1. Field of the Invention
The present invention relates to measurement methods, exposure methods and device manufacturing methods, and more specifically, to a measurement method of measuring optical characteristics of an optical system that generates a pattern image on a predetermined surface, an exposure method of performing exposure taking into consideration the optical characteristics measured by the measurement method, and a device manufacturing method making use of the exposure method.
2. Description of the Background Art
The integration of semiconductor devices (integrated circuits) and the like is getting higher year by year, and accordingly the much higher resolving power is being required for a projection exposure apparatus, such as a stepper, which is a manufacturing apparatus of semiconductor devices and the like. Further, along with the high resolving power, it is also important to form a targeted pattern on an object to be exposed such as a wafer precisely following the designed value, and to improve the overlay accuracy of patterns of next and subsequent layers with respect to a pattern that has been already formed on the object to be exposed. For this purpose, optical characteristics of a projection optical system needs to be improved, and as the premise, it is important to accurately measure and evaluate the optical characteristics (including image-forming characteristics) of the projection optical system.
Accurate measurement of the optical characteristics of the projection optical system, for example, accurate measurement of an image plane of a pattern can be performed based on the assumption that a best focus position at each evaluation point (measurement point) within a field of the projection optical system can accurately be measured.
As a conventional measurement method of the best focus position of the projection optical system, a so-called CD/Focus method is representatively known. In this method, a predetermined reticle pattern (e.g. a line-and-space pattern or the like) serves as a test pattern and the test pattern is transferred to a test wafer at a plurality of positions in an optical axis direction of the projection optical system. Then, a linewidth value of a resist image (an image of the transferred pattern) that is obtained by developing the test wafer is measured using the scanning electron microscope (SEM) or the like, and the best focus position is computed based on a relation between the linewidth value and the wafer position in the optical axis direction of the projection optical system (hereinafter, also referred to as a “focus position” as needed).
However, in the CD/Focus method described above, for example, in order to measure the linewidth value of the resist image by the SEM, the focusing of the SEM needs to be performed strictly, and therefore it takes a very long time to perform the measurement at one point and several hours to several tens of hours were necessary for performing the measurement at many points. Thus, the throughput until the measurement results can be obtained drastically decreases. In addiction to this situation, the higher level is required also for repeatability of measurement errors or measurement results and therefore it becomes difficult to cope with it by the conventional measurement method.

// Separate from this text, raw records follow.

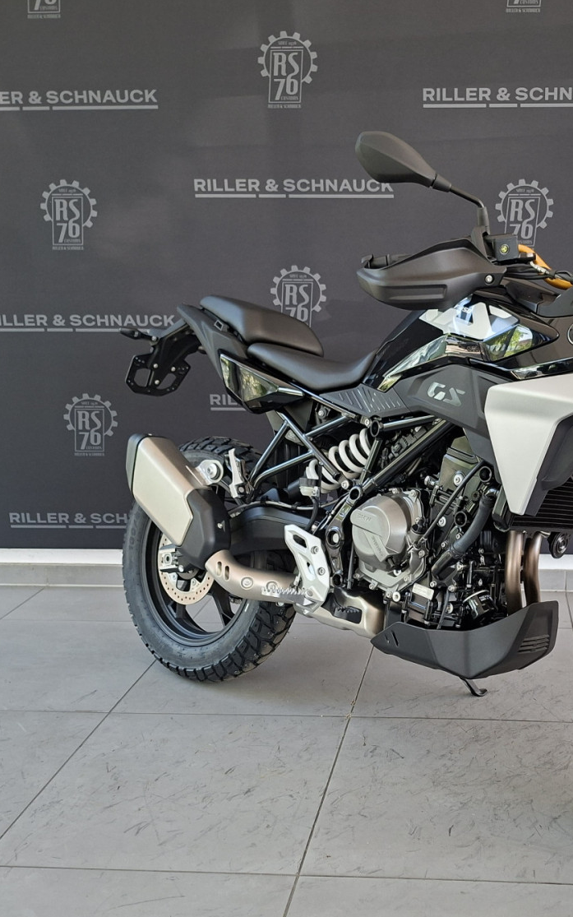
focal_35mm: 35
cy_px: 482
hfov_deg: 35.4
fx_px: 874
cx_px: 438
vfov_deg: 55.3
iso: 250
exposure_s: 1/120
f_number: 1.8
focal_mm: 5.54
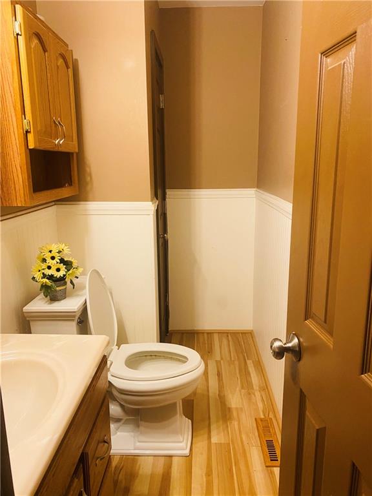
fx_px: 373
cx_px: 186
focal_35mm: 26
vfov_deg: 67.3
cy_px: 248
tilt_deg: -11.3
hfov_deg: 53.1
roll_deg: +0.9
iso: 160
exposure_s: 1/60
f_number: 1.8
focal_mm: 4.25
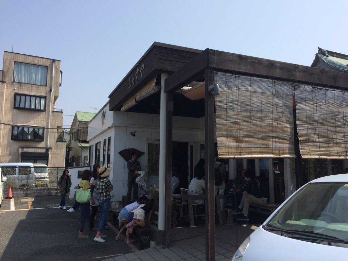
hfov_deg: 61.7
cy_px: 130
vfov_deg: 48.2
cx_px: 174
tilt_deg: +4.3
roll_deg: -0.5
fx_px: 292
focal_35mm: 29
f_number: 2.2
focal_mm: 4.15
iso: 32
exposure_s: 1/2415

Besides, a so-called SMP focus measurement method that is disclosed in U.S. Pat. No. 4,908,656 and the like is also known, in which a resist image of a wedge-shaped mark is formed on a wafer at a plurality of focus positions, and the length of the resist image in the longitudinal direction (which is the amplification of the change in the linewidth value of the resist image due to the difference in the focus position) is measured using a mark detection system such as an alignment system and the measurement result is used. In this SMP focus measurement method, however, since the measurement is usually performed using a monochromatic light, the effect of interference differs depending on the difference in shape of a resist image, which leads to measurement error (dimension offset), and also the resolution of the current image-capturing instrument (such as a CCD camera) is still insufficient. Further, it was difficult to increase the number of evaluation points because the test pattern is large in size.
For these reasons, a proposal of a measurement method has been expected, in which the optical characteristics of the optical system can be measured with high throughput using a measurement system having a low resolution, for example, a measurement device such as an alignment sensor based on an image-forming method of an exposure apparatus.